IBM provides an online tool for calculating the employee’s costs and options. (See “One Company’s Paperless System.”) Alcoa’s web site offers a way to compare options, “to pick and choose and see the impact on your pay,” Bauman says. There’s an impact for the company, too. She notes that web site enrollment costs the company only half as much as an automated phone system and only one-fifth the price of enrollment through live representatives.
Know Your Audience
Company culture and workforce demographics affect a company’s choice of communications media for the benefits enrollment process. For example, employees at Yahoo! Inc., the Internet communications company based in Sunnyvale, Calif., are web-savvy and are comfortable making or changing benefit choices via the Internet, although printed materials are sent to the 3,500 employees’ homes to make sure family members can see them, says company communicator Heidi Burgett.
In fact, keeping the family in mind can enhance the effectiveness of benefits communication, says consultant Kushner. It can lead to an engaged employee who understands the issues facing both the company and the family, he says, and the company then appears to the employee as more of a partner and less “the big bad employer coming down and wanting more of my money.”
Like others, GE mails benefits packets to employees’ homes and uses the company intranet as a communication tool. But “because our audience is so diverse,” ranging from factory workers to employees who spend their days in front of a PC, says communication manager Lescinsky, the company uses other media as well, such as targeted e-mail messages, posters, newsletters, banners and table-top cards in cafeterias to convey information ranging from reminders of the open enrollment deadlines to an explanation of a particular benefit. Lescinsky says she does whatever it takes to reach specific groups of employees.
“Keep getting your messages out there in as interesting a way as possible,” she advises.
Measuring the Results, Gathering Feedback
To evaluate the effectiveness of open enrollment communication, it’s best to identify ahead of time the behavior you want to foster with your messages, Collura says. “If you got the behavior, you were effective.”

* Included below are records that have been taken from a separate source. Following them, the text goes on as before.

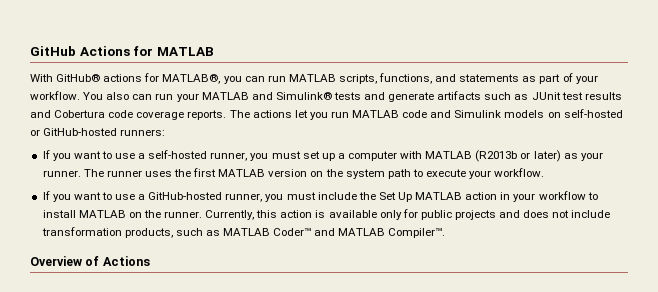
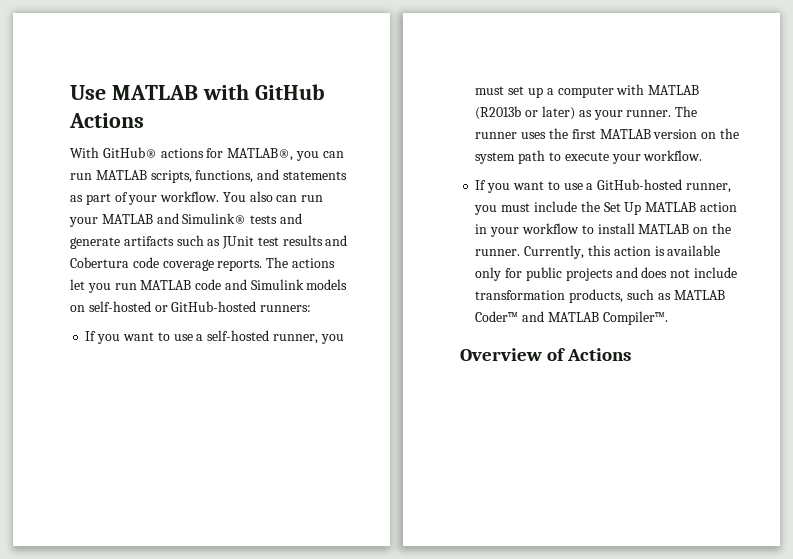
(30, 51) none -> [70,84,249,100] Use MATLAB with
[133,46,214,56] for MATLAB -> (144, 120) none

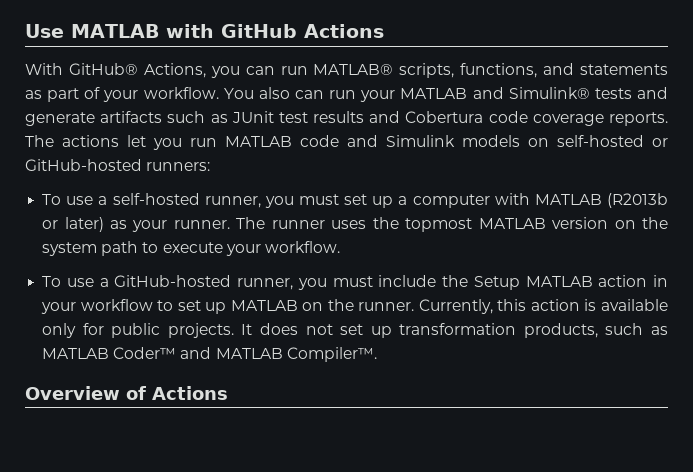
[160,148,294,161] actions for MATLAB®, -> [143,63,206,78] Actions,
[95,170,147,180] MATLAB -> [313,64,394,75] MATLAB®
[85,331,170,344] If you want to -> [42,194,62,205] To
[571,129,596,139] first -> [405,218,473,232] topmost
[475,180,560,193] If you want to -> [42,276,62,287] To
[603,202,642,215] Set Up -> [473,276,520,290] Setup
[597,223,635,234] install -> [177,300,227,314] set up
[565,267,737,281] projects and does not include -> [167,323,392,338] projects. It does not set up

Heiserman agrees: “The first thing to be able to measure success is to set some objectives, some measurable goals to begin with. What will success look like and what are we trying to accomplish here?”
At Kennametal Inc., a Latrobe, Pa., manufacturer of metal-cutting tools, benefits communication for the current plan year reflected the customary approaches—a handbook, a summary of costs and plan changes, even a PowerPoint presentation to introduce the plans at each company location.
But the effort presented some unusual challenges, says Michael Pepperney, global compensation and benefits director for the 14,500-employee company.
First, all the various health plans of the company’s U.S. divisions and recent acquisitions were being replaced with one comprehensive plan provided by a single national vendor. Second, employees’ health coverage costs would be increased to restore the employer/employee ratio of cost contributions to the targeted 80/20, after it had gone askew, reaching 87/13. Fixing the ratio would mean that some employees’ contributions would rise as much as 50 percent.
In communicating all the changes at Kennametal, the attempt was to be “comprehensive, up-front and honest,” Pepperney says.
After Kennametal replaced the plans and raised participants’ costs, it did a follow-up survey asking employees to rate the ease of the online enrollment system, the quality of the written materials and the effectiveness of communication in employee meetings. The ratings were high, Pepperney says, attributing them to the way the changes were communicated. “The approach was that it’s a problem for everybody,” he says, “not just an employee problem, but...a company problem as well.”
Linda H. Heuring, a freelance writer in Evans, Ga., is a former newspaper reporter and editor and has worked as a corporate communications professional.